En réponse décisive aux ambitions croissantes du Canada en matière d’énergie nucléaire, le Collège Humber de Toronto a dévoilé une expansion considérable de ses programmes de formation en technologie nucléaire visant à combler une pénurie imminente de main-d’œuvre. Cette initiative survient alors que les experts de l’industrie préviennent que des milliers de professionnels qualifiés seront nécessaires pour soutenir la renaissance nucléaire du pays, particulièrement avec les projets de petits réacteurs modulaires (PRM) qui gagnent du terrain dans plusieurs provinces.
“Nous faisons face à une potentielle crise de compétences dans le secteur nucléaire,” explique Dr. Melissa Chen, Doyenne des Sciences Appliquées au Collège Humber. “Nos prévisions indiquent que le Canada aura besoin d’environ 7 500 nouveaux professionnels du nucléaire d’ici 2030, et actuellement, notre infrastructure éducative n’est simplement pas prête à répondre à cette demande.”
Le programme élargi introduira des certificats et diplômes spécialisés axés sur les protocoles de sécurité nucléaire, l’entretien des réacteurs, la radioprotection et la conformité réglementaire.

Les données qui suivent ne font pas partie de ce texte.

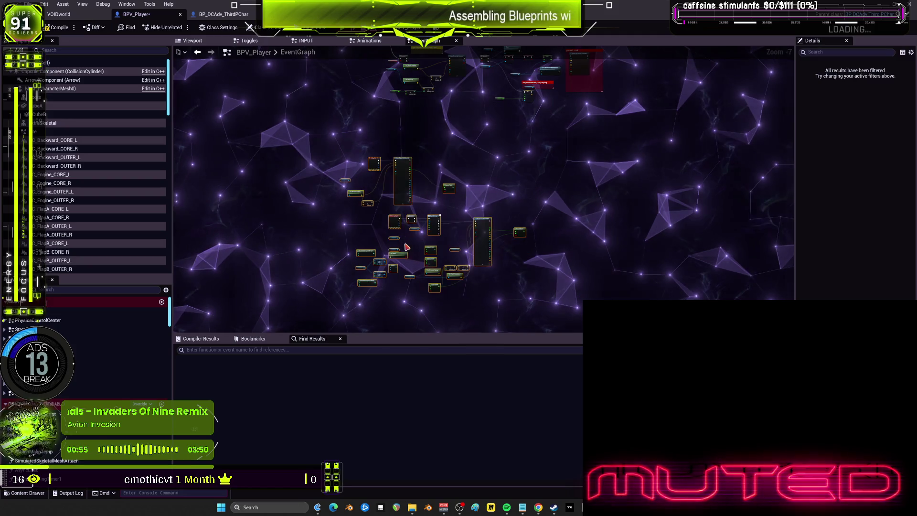
pyautogui.click(295, 350)
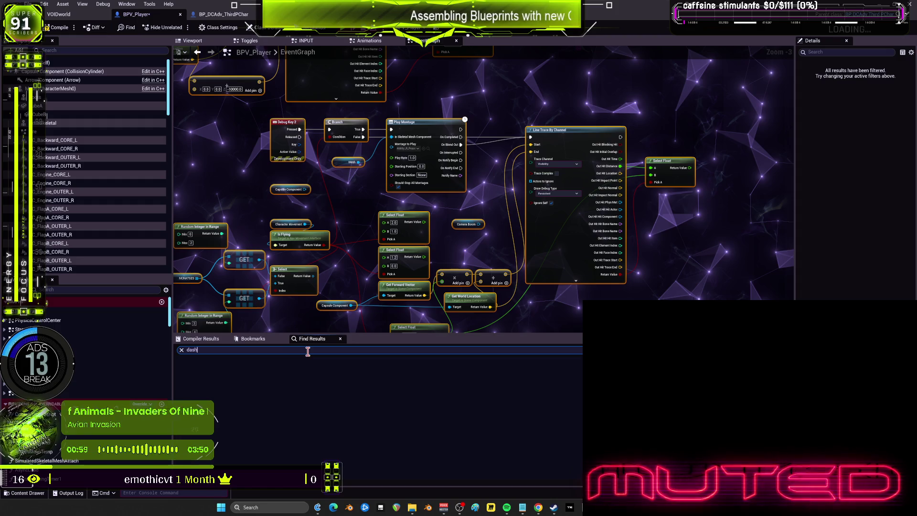
# - Search for 'dash' and jump to the Dash Distance node in the INPUT graph
pyautogui.press('Return')
pyautogui.scroll(-3, 225, 398)
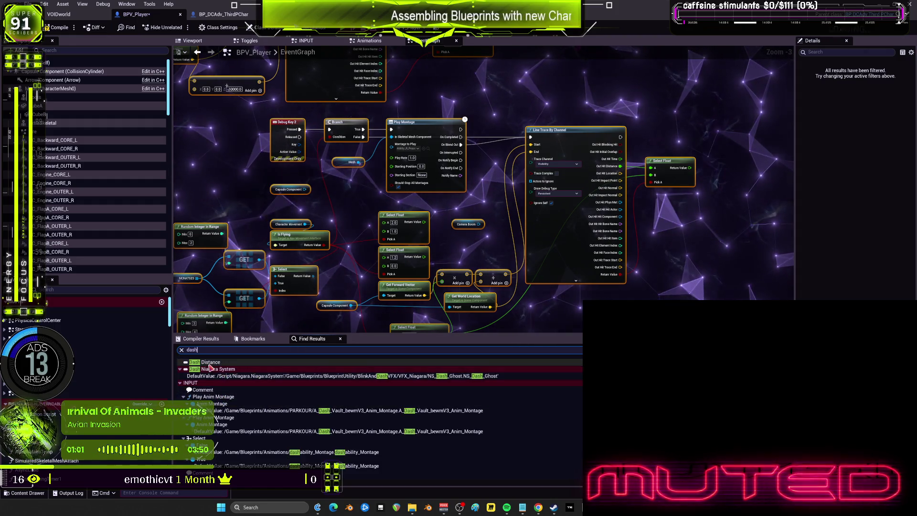
pyautogui.click(225, 463)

Ce qui distingue l’approche de Humber, c’est son partenariat direct avec des leaders de l’industrie, notamment Ontario Power Generation, Bruce Power et les Laboratoires Nucléaires Canadiens, créant un programme explicitement aligné sur les besoins réels de l’industrie.

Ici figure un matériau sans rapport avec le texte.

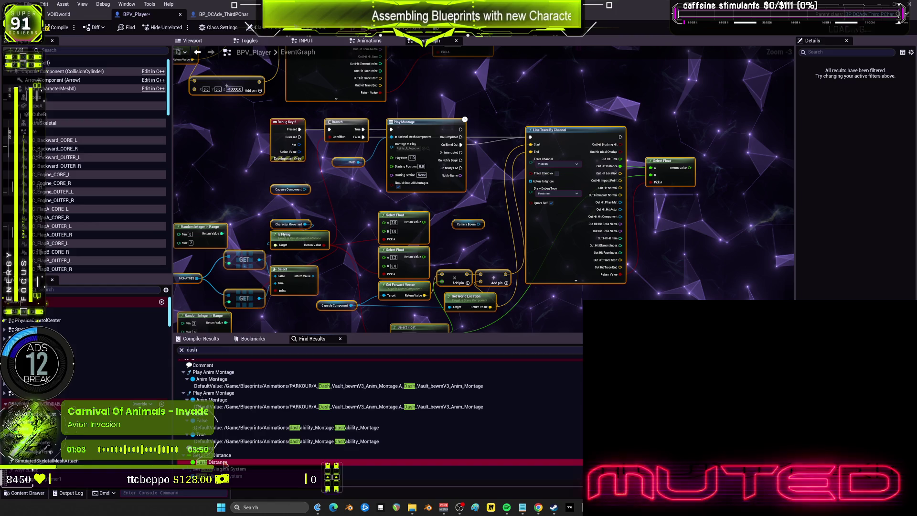
pyautogui.doubleClick(225, 463)
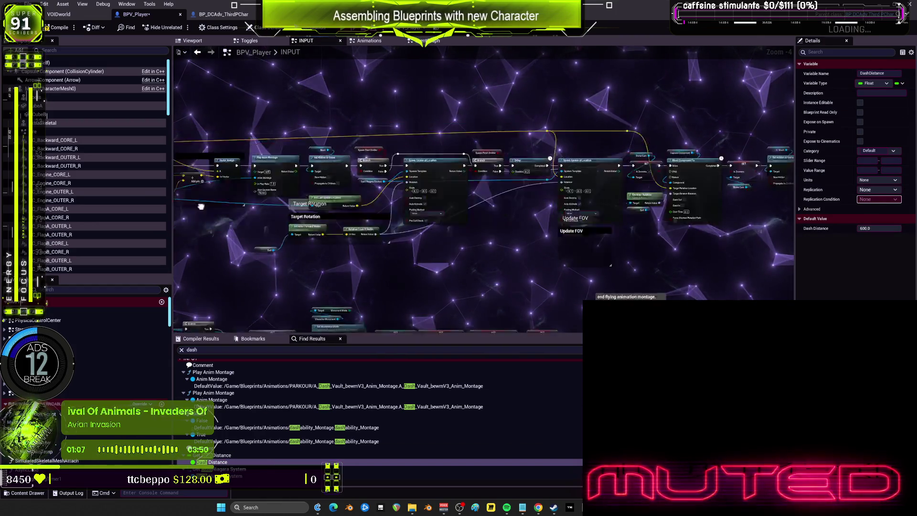
# - Frame the whole DASH node group near Update FOV and cut it out of INPUT
pyautogui.scroll(-4, 512, 205)
pyautogui.scroll(9, 480, 216)
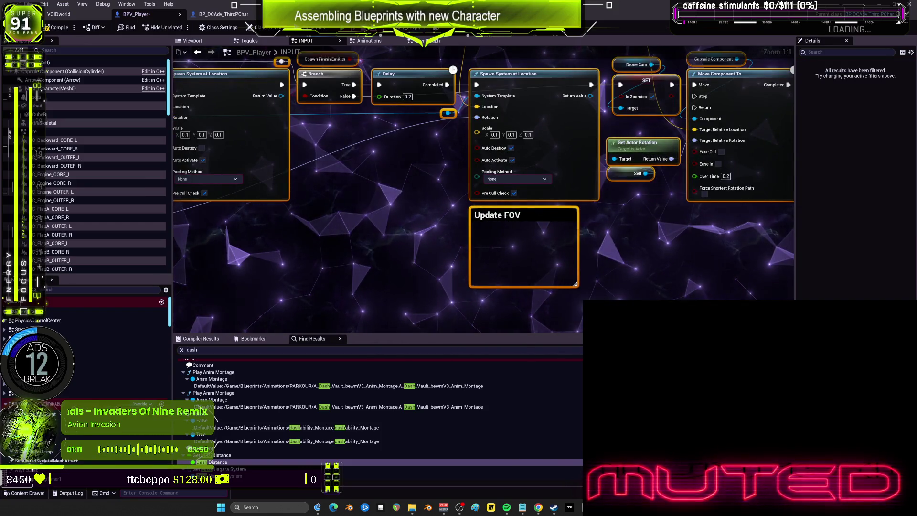
pyautogui.moveTo(406, 172); pyautogui.dragTo(433, 213)
pyautogui.scroll(-2, 311, 214)
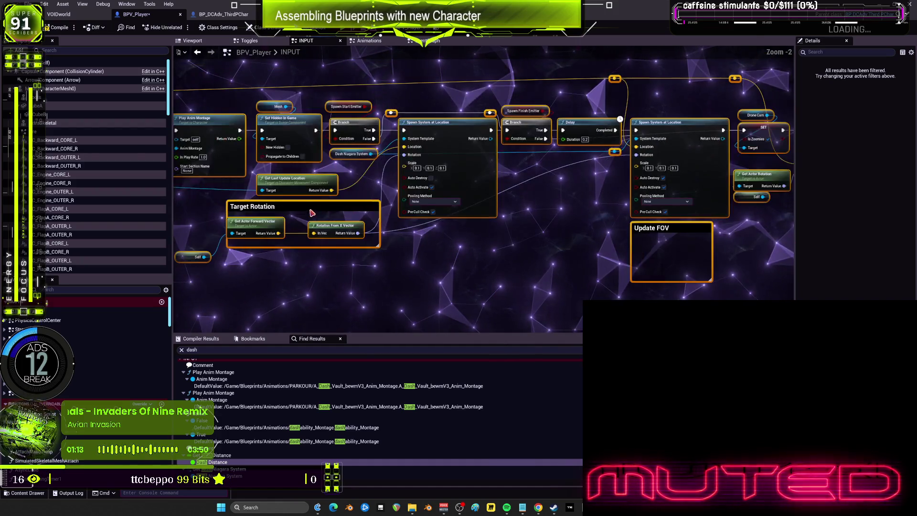
pyautogui.doubleClick(212, 462)
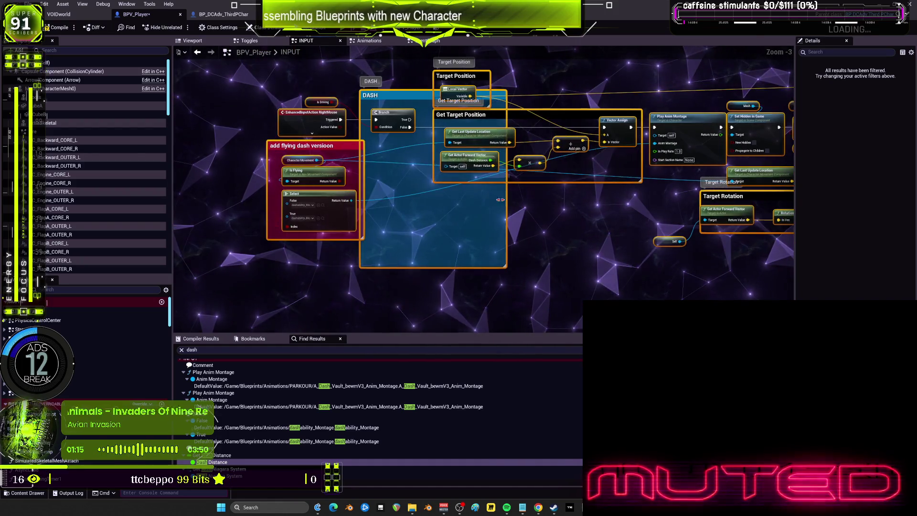
pyautogui.press('alt+Left')
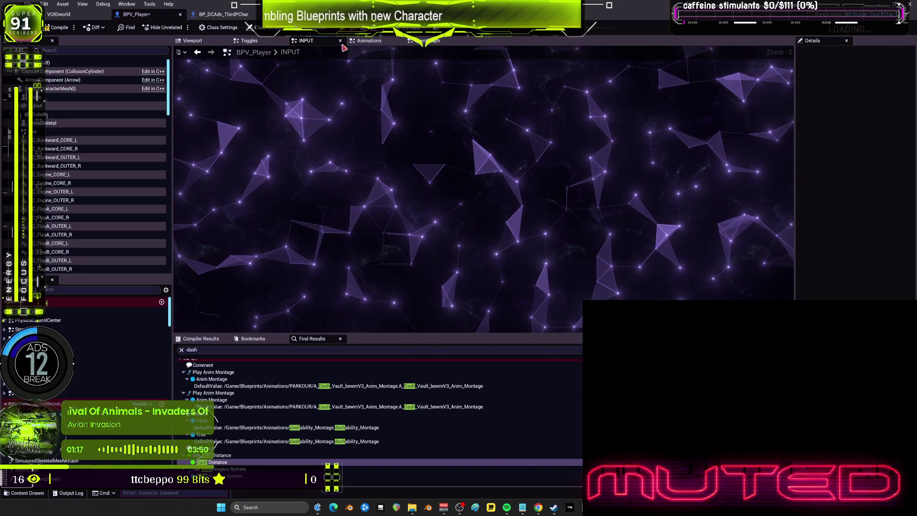
# - Paste the DASH node group into BPV_Player's EventGraph and deselect it
pyautogui.scroll(-5, 411, 236)
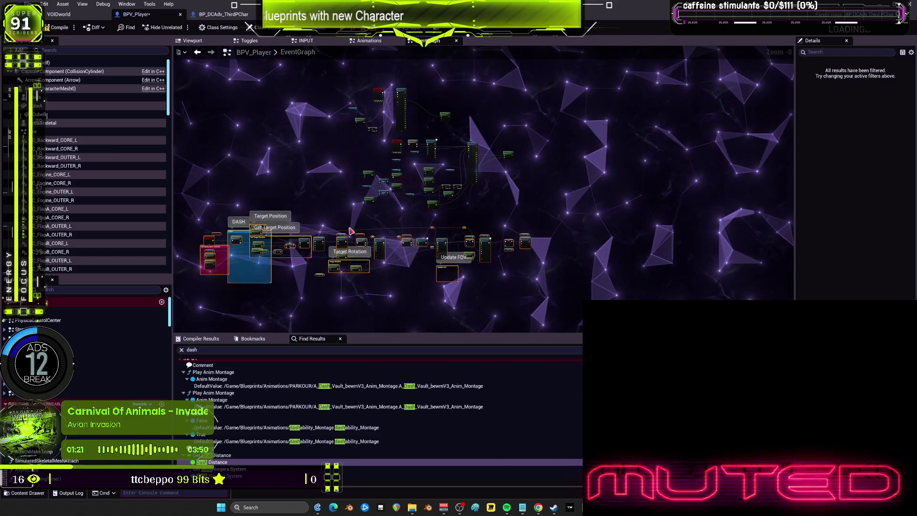
pyautogui.scroll(7, 333, 222)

La stratégie nucléaire ambitieuse de l’Ontario représente le principal moteur de cette initiative éducative. La province a récemment annoncé des plans pour remettre à neuf les réacteurs CANDU existants tout en développant simultanément la technologie PRM de prochaine génération, créant ainsi des milliers de postes hautement qualifiés nécessitant une formation spécialisée.
L’analyste de l’industrie Trevor McKenzie de l’Association Nucléaire Canadienne souligne des implications plus larges: “Ce n’est pas simplement un phénomène ontarien. La Saskatchewan et le Nouveau-Brunswick ont signé des protocoles d’entente concernant le développement des PRM, tandis que l’Alberta explore activement les options nucléaires pour réduire son empreinte carbone tout en répondant à la demande énergétique croissante.”
Le moment est particulièrement critique alors que la main-d’œuvre nucléaire existante du Canada approche de l’âge de la retraite. Selon les données de Ressources naturelles Canada, environ 40% des professionnels du nucléaire actuels quitteront le marché du travail au cours de la prochaine décennie, créant un potentiel vide d’expertise précisément au moment où l’industrie prévoit une expansion significative.
“Nous concevons ces programmes avec plusieurs points d’entrée,” note Chen. “Cela comprend des parcours directs pour les récents diplômés du secondaire, des programmes de transition spécialisés pour les professionnels en milieu de carrière provenant d’industries connexes, et des opportunités de perfectionnement pour les travailleurs existants du secteur énergétique.”
L’expansion du programme reflète également la politique énergétique évolutive du Canada, qui positionne de plus en plus l’énergie nucléaire comme une pierre angulaire de la stratégie climatique du pays. Des documents récents de politique fédérale identifient l’énergie nucléaire comme essentielle pour atteindre des émissions nettes nulles d’ici 2050, marquant un changement significatif par rapport aux décennies précédentes où l’expansion nucléaire demeurait politiquement controversée.
L’analyse économique suggère que l’initiative apportera des rendements substantiels. Le Conference Board du Canada estime que chaque emploi nucléaire crée environ 2,5 postes supplémentaires dans les industries de soutien, tandis que les professionnels du nucléaire gagnent typiquement 30-45% au-dessus du salaire national moyen pour les postes techniques.
L’expansion du programme de Humber commencera à inscrire des étudiants dès le prochain semestre, avec la première cohorte de diplômés spécialisés en technologie nucléaire entrant sur le marché du travail en 2026. Le collège prévoit former environ 350 étudiants par an une fois que le programme aura atteint sa pleine capacité.
Alors que le Canada navigue dans sa transition énergétique au milieu des préoccupations climatiques mondiales croissantes, la question demeure de savoir si les établissements d’enseignement à travers le pays suivront l’exemple de Humber en préparant la main-d’œuvre spécialisée nécessaire pour alimenter l’avenir nucléaire du Canada. Avec des milliards d’investissements et des milliers de carrières en jeu, la réponse pourrait déterminer si les ambitions nucléaires du Canada se concrétisent ou font face à des retards importants en raison de pénuries de compétences.